Dans une villa, des combattants pro-CNT ont saisi des dizaines de caisses de lance-roquettes et de fusils, en expliquant qu'il s'agissait de l'une des multiples caches d'armes de l'ancien régime.

Parallèlement, le président du Conseil national de transition (CNT), Moustapha Abdeljalil, a indiqué lors d'une conférence de presse à Benghazi (est) qu'à l'issue de deux jours de négociations, Mahmoud Jibril et le CNT étaient arrivés «à la conclusion de réformer l'exécutif».

Démissionnaire, Mahmoud Jibril conserve malgré tout la tête de cet exécutif et restera à son poste jusqu'à cette «libération», qui sera annoncée dès la chute de Syrte. Ce nouvel exécutif, sorte de mini-gouvernement responsable depuis mai dernier de l'administration des territoires «libérés», reste quasiment inchangé.

Lundi soir, près de 400 personnes, dont de nombreux combattants du CNT, se sont rassemblées sur la place des Martyrs à Tripoli, pour exprimer leur soutien à l'exécutif et à ses dirigeants.

«Il est important que les gens sachent que le CNT a le soutien du peuple», a déclaré un des manifestants, Misham Alwindi, 24 ans, brandissant le nouveau drapeau libyen. «Nous sommes contre les divisions et les extrémismes de tout bord», a-t-il ajouté.

À Bruxelles, le secrétaire général de l'OTAN, Anders Fogh Rasmussen, a pour sa part exhorté le CNT à «sécuriser», «contrôler» et «détruire» les stocks d'armes de l'ancien régime, tout en se refusant à commenter les informations selon lesquelles des milliers de missiles anti-aériens SAM-7 seraient portés manquants en Libye.

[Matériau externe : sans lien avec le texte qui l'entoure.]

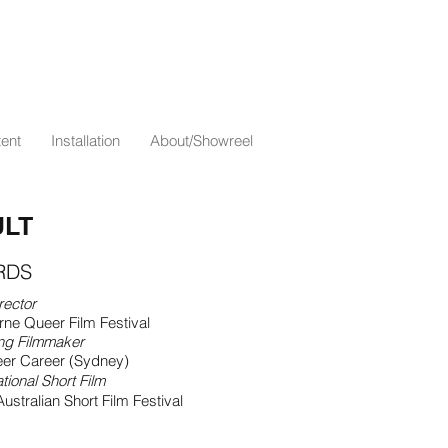
ent
Installation
About/Showreel
LT
RDS
rector
ne Queer Film Festival
ng Filmmaker
er Career (Sydney)
tional Short Film
ustralian Short Film Festival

À Syrte, bastion des fidèles du colonel Kadhafi sur la côte à 360 km à l'est de Tripoli, les combats se sont poursuivis, obligeant un convoi de la Croix-Rouge qui tentait de ravitailler les habitants pris au piège à rebrousser chemin.

Deux gros camions portant le signe de l'organisation internationale sont partis en direction de la ville, chargés de matériel médical, de couches et de nourriture. Mais ils ont dû rebrousser chemin devant l'intensité des combats à la roquette et à la mitrailleuse, selon un journaliste de l'AFP.

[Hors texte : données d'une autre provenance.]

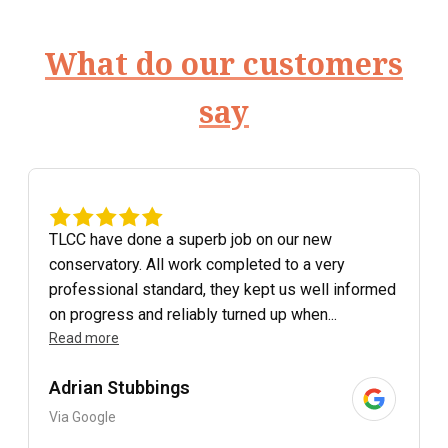
What do our customers
say
TLCC have done a superb job on our new
conservatory. All work completed to a very
professional standard, they kept us well informed
on progress and reliably turned up when...
Read more
Adrian Stubbings
Via Google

«Nous n'avons pas lancé d'attaque, nous ne faisions que répliquer», a expliqué le commandant pro-CNT Oussama Swehli Moutaoua.

«Les hôpitaux sont pleins d'hommes en armes, ils (les pro-Kadhafi) ont aussi des salles de commandement à l'intérieur parce qu'ils savent que nous ne visons pas les hôpitaux. Mais eux tirent depuis les hôpitaux ou les universités, ils ne respectent rien», a-t-il dénoncé.

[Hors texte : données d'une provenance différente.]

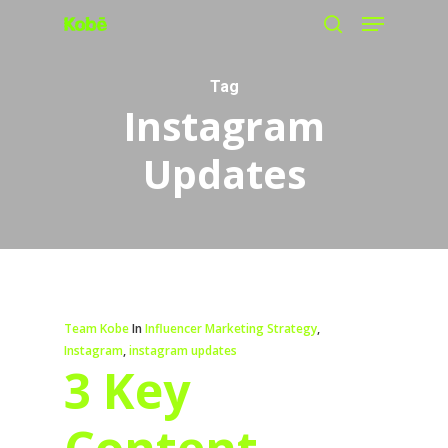
Menu
Skip
search
to
main
Tag
Instagram
content
Updates
Team Kobe
In
Influencer Marketing Strategy
,
Instagram
,
instagram updates
3 Key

Un médecin du principal hôpital de campagne situé à 50 km à l'ouest de la ville a déclaré avoir reçu la consigne de se préparer à un afflux de blessés, la vaste offensive annoncée sur Syrte étant prévue pour ce lundi. L'information n'a pas été confirmée de source militaire.

Le vicaire apostolique du Vatican en Libye, Mgr Giovanni Innocenzo Martinelli, qui a le rang d'évêque, a appelé les Européens à accueillir des milliers de civils libyens blessés. «À Syrte, la situation est dramatique. Une trêve est nécessaire», a déclaré le vicaire qui dès le début du conflit s'était montré très critique sur les raids aériens de l'OTAN.

À des centaines de kilomètres plus au sud de Syrte, l'Organisation internationale pour les migrations (OIM) a annoncé l'évacuation par la route de plus de 1.200 migrants, en majorité Tchadiens, bloqués depuis juin dans un centre de transit à Sebha, bastion pro-Kadhafi capturé fin septembre par les pro-CNT.

Les migrants voyageront pendant une semaine par camion jusqu'à Zouarké, à la frontière entre le Tchad et le Niger. Ils seront ravitaillés en vivres et en eau, et recevront également une assistance médicale ainsi que des abris, avant d'être rapatriés dans leur pays respectif.